Lissa still performs and her music seamlessly crosses genres like new age, celtic and folk. She is a regular performer with her harp at the Australian Celtic Festival in Glen Innes and now closer to home at CelticFest in Warwick where she also co-ordinated the music program last year. She sells through the online record store Bandcamp under her professional name Lissa-Käthe (which is also her full given name).

In her teaching work, she travels to people’s homes in Warwick and nearby three or four afternoons a week to tutor children on the piano … or introduce them to other instruments including the guitar, ukulele, cello, harp or accordian to ‘help people find their instrument’. She also teaches adults.

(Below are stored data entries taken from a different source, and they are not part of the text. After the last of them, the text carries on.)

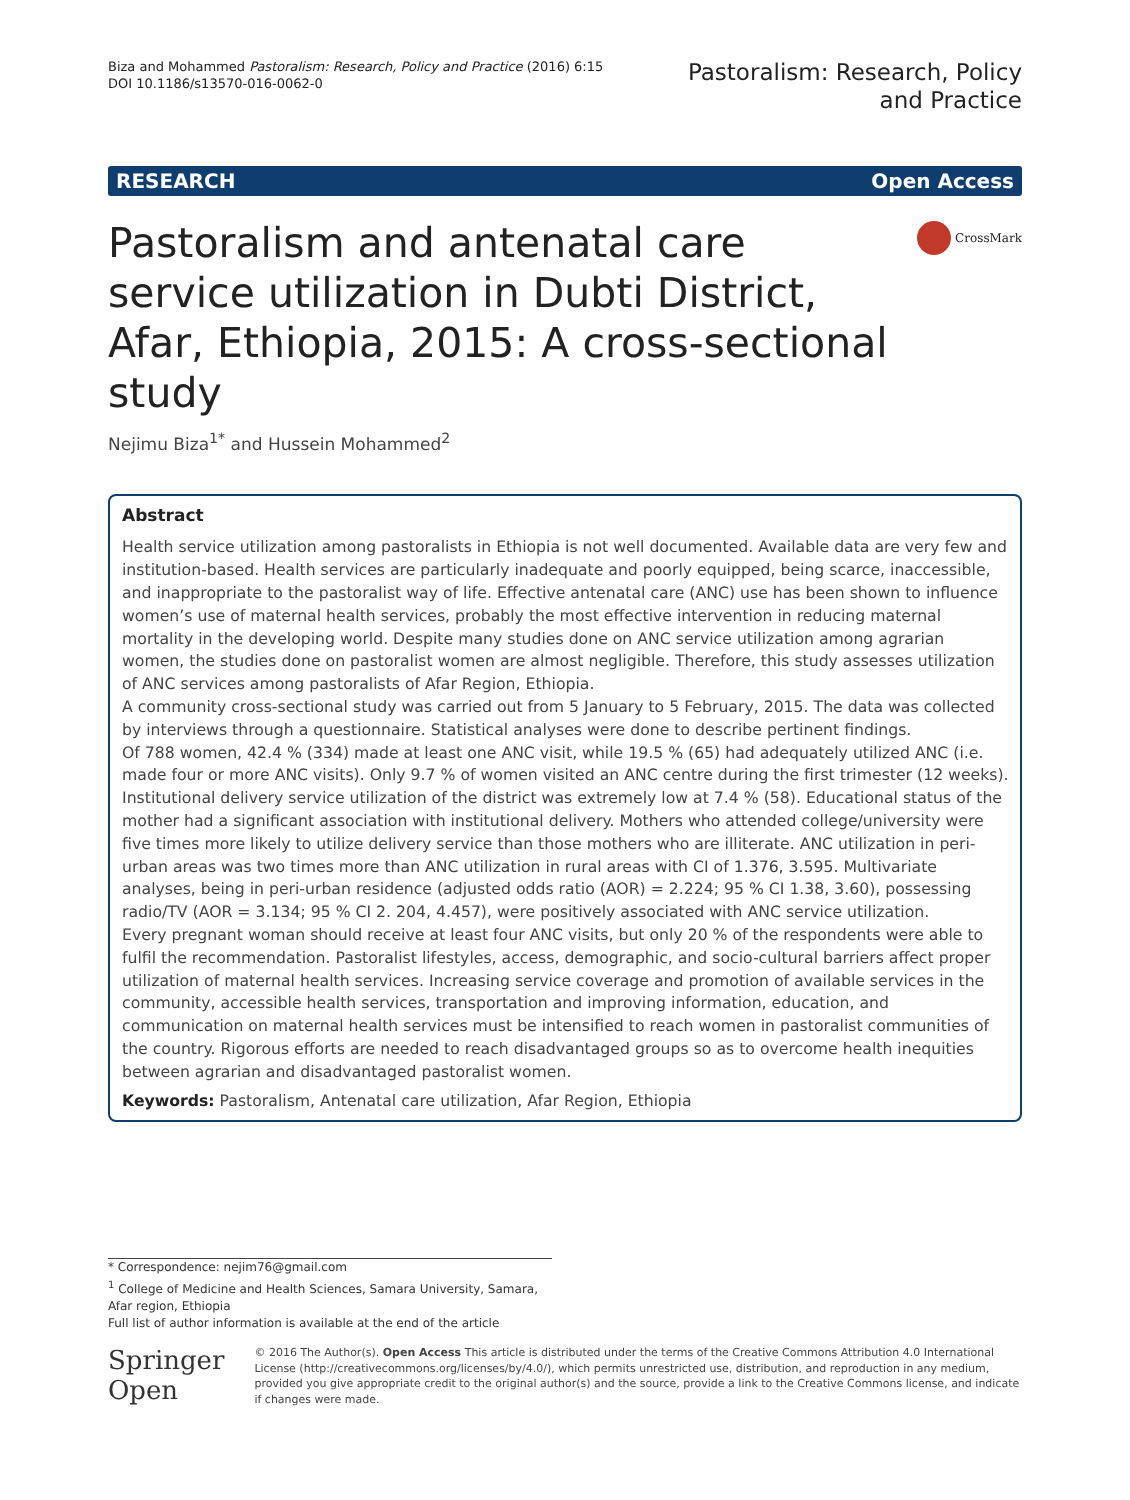Biza and Mohammed Pastoralism: Research, Policy and Practice (2016) 6:15
DOI 10.1186/s13570-016-0062-0
Pastoralism: Research, Policy
and Practice
RESEARCH Open Access
Pastoralism and antenatal care service utilization in Dubti District, Afar, Ethiopia, 2015: A cross-sectional study
CrossMark
Nejimu Biza<sup>1*</sup> and Hussein Mohammed<sup>2</sup>
Abstract
Health service utilization among pastoralists in Ethiopia is not well documented. Available data are very few and institution-based. Health services are particularly inadequate and poorly equipped, being scarce, inaccessible, and inappropriate to the pastoralist way of life. Effective antenatal care (ANC) use has been shown to influence women’s use of maternal health services, probably the most effective intervention in reducing maternal mortality in the developing world. Despite many studies done on ANC service utilization among agrarian women, the studies done on pastoralist women are almost negligible. Therefore, this study assesses utilization of ANC services among pastoralists of Afar Region, Ethiopia.
A community cross-sectional study was carried out from 5 January to 5 February, 2015. The data was collected by interviews through a questionnaire. Statistical analyses were done to describe pertinent findings.
Of 788 women, 42.4 % (334) made at least one ANC visit, while 19.5 % (65) had adequately utilized ANC (i.e. made four or more ANC visits). Only 9.7 % of women visited an ANC centre during the first trimester (12 weeks). Institutional delivery service utilization of the district was extremely low at 7.4 % (58). Educational status of the mother had a significant association with institutional delivery. Mothers who attended college/university were five times more likely to utilize delivery service than those mothers who are illiterate. ANC utilization in peri-urban areas was two times more than ANC utilization in rural areas with CI of 1.376, 3.595. Multivariate analyses, being in peri-urban residence (adjusted odds ratio (AOR) = 2.224; 95 % CI 1.38, 3.60), possessing radio/TV (AOR = 3.134; 95 % CI 2. 204, 4.457), were positively associated with ANC service utilization.
Every pregnant woman should receive at least four ANC visits, but only 20 % of the respondents were able to fulfil the recommendation. Pastoralist lifestyles, access, demographic, and socio-cultural barriers affect proper utilization of maternal health services. Increasing service coverage and promotion of available services in the community, accessible health services, transportation and improving information, education, and communication on maternal health services must be intensified to reach women in pastoralist communities of the country. Rigorous efforts are needed to reach disadvantaged groups so as to overcome health inequities between agrarian and disadvantaged pastoralist women.
Keywords: Pastoralism, Antenatal care utilization, Afar Region, Ethiopia
* Correspondence: nejim76@gmail.com
<sup>1</sup> College of Medicine and Health Sciences, Samara University, Samara, Afar region, Ethiopia
Full list of author information is available at the end of the article
Springer Open
© 2016 The Author(s). Open Access This article is distributed under the terms of the Creative Commons Attribution 4.0 International License (http://creativecommons.org/licenses/by/4.0/), which permits unrestricted use, distribution, and reproduction in any medium, provided you give appropriate credit to the original author(s) and the source, provide a link to the Creative Commons license, and indicate if changes were made.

Even at the aged care centre in Killarney where she is part of the lifestyle team, instruments have a starring role (along with the singers in the little choir that she started there).

Lissa believes that her love of opening the world of music to her students will one day lead her to write a teaching book that embraces her gentle and open philosophy.

“The loveliest way to learn theory is to relax and invent and create,” she said.

“I don’t want kids put off by music programs that are stilted and daunting. I was fortunate in the ’90s at the Conservatorium that it was jazz based. But the freedom that people have with jazz can be had with any music – a way to improvise, to compose, to join in.”

She already writes practice pieces for her students and the music often has celtic overtones that probably resonate with her own DNA.

But that’s a story for another time.